1.Addition of robots to reduce cycle time.

2.Modifying the fixture for changes in the updated car panel.

3.Addition of new variant in the existing line.

4.Improving the efficiency by optimizing the process/layout.

In automobiles industry, facelift often be shown as a small change in its outlook, updating its engine output, adding some new equipment’s or creating a new edition etc. Company will push out a facelift version to attract new and past customers to change their cars as they observe the sales revenue starts decreasing. This process is controlled by product life cycle management.

It is commonly applied to many kinds of products to keep them competitive during a model's product life cycle and to increasing the sales revenue of products. To earn high sales revenue and profits for as long as possible with one product generation, one must enhance the product's attractiveness from time to time. Mid-cycle facelifts for cars are usually just cosmetic: a little nip here, a little tuck there, new lights and maybe a couple of different trim pieces to maintain interest in an aging vehicle for an extra couple of years before a full redesign

Face Lift Projects

Many of our customers have industrial or professional products with very long life cycles. The core technology is usually very robust and there isn’t really any need to replace it with more modern technology.

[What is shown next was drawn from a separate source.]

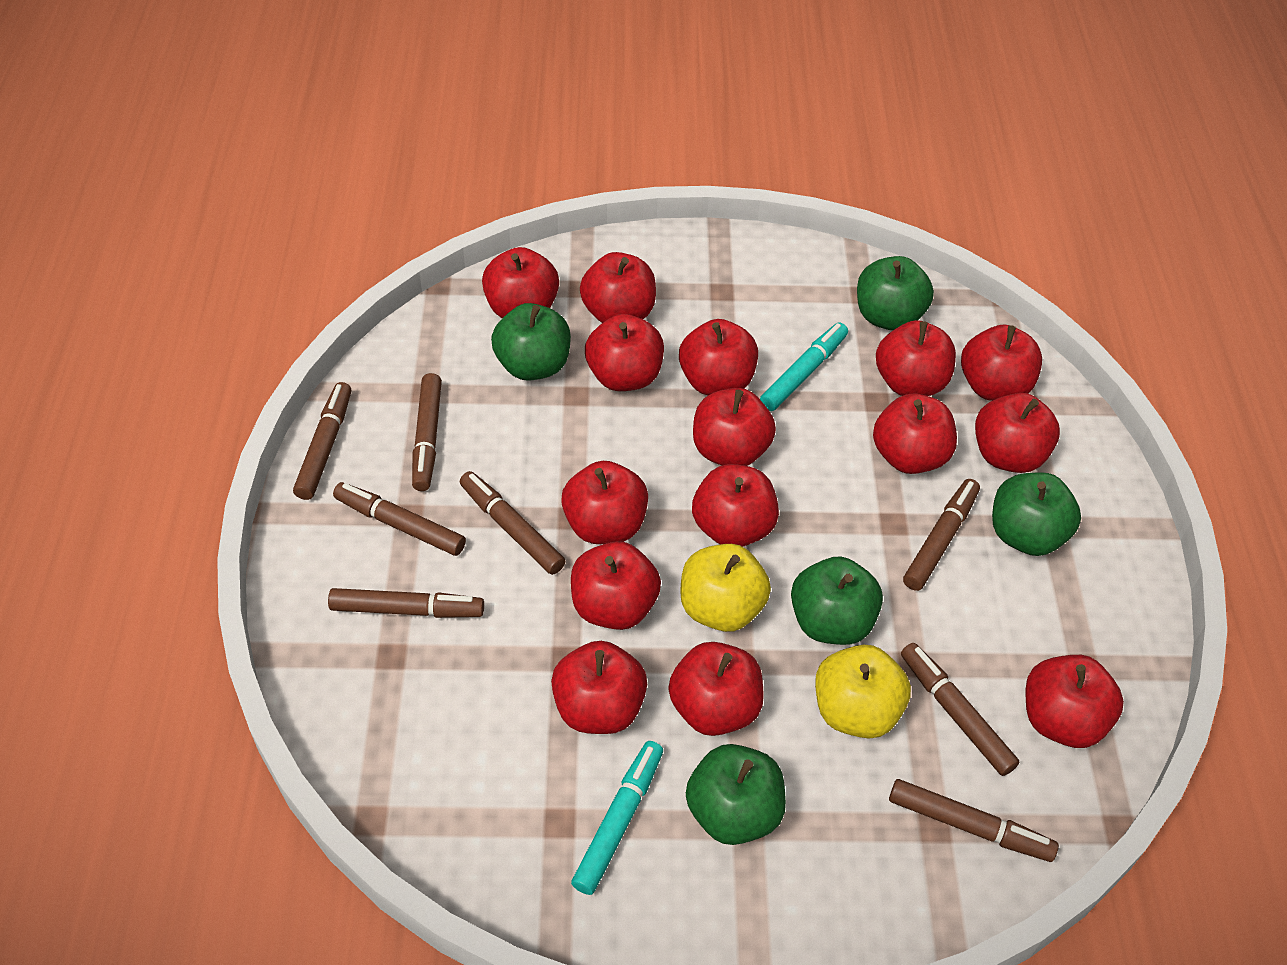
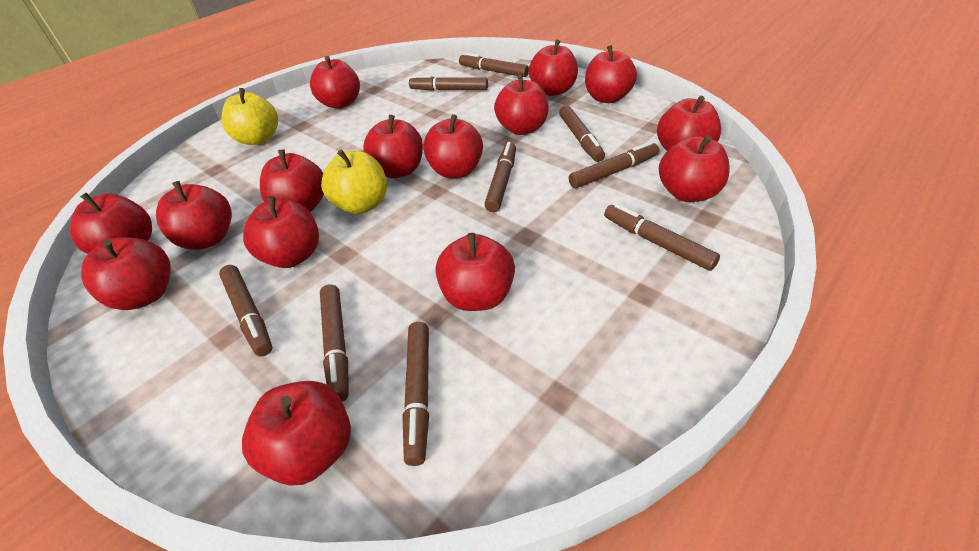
brown marker: [293,382,351,500] [328,588,484,618] [333,482,466,556] [412,373,442,491] [460,471,565,575] [889,779,1059,862] [901,643,1019,776] [903,479,980,591] = 8 -> [219,265,272,356] [320,284,349,402] [402,322,429,466] [409,75,488,91] [459,52,529,77] [484,142,516,212] [559,106,605,162] [569,141,659,188] [604,204,720,271] = 9
green apple: [491,303,571,381] [686,744,786,845] [791,556,883,645] [857,256,934,331] [992,472,1081,556] = 5 -> none = 0
turquoise marker: [571,741,663,895] [760,323,848,411] = 2 -> none = 0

But the customer’s sales organization runs into the problem that the product’s look-and-feel simply isn’t attractive enough. Revenue starts to drop, even though the product has superior price/performance. Today’s professional users, as everyone else, has gotten used to modern smart phones with superior user friendliness. Why should they be satisfied with anything less in a professional product that they use every day at work?

This is a common driver behind the need, when our customers commission us to do a face-lift project. The specification can be to improve mechanical housing, graphical user interface, or to attach functionality for connecting external devices such as tablets or smart-phones.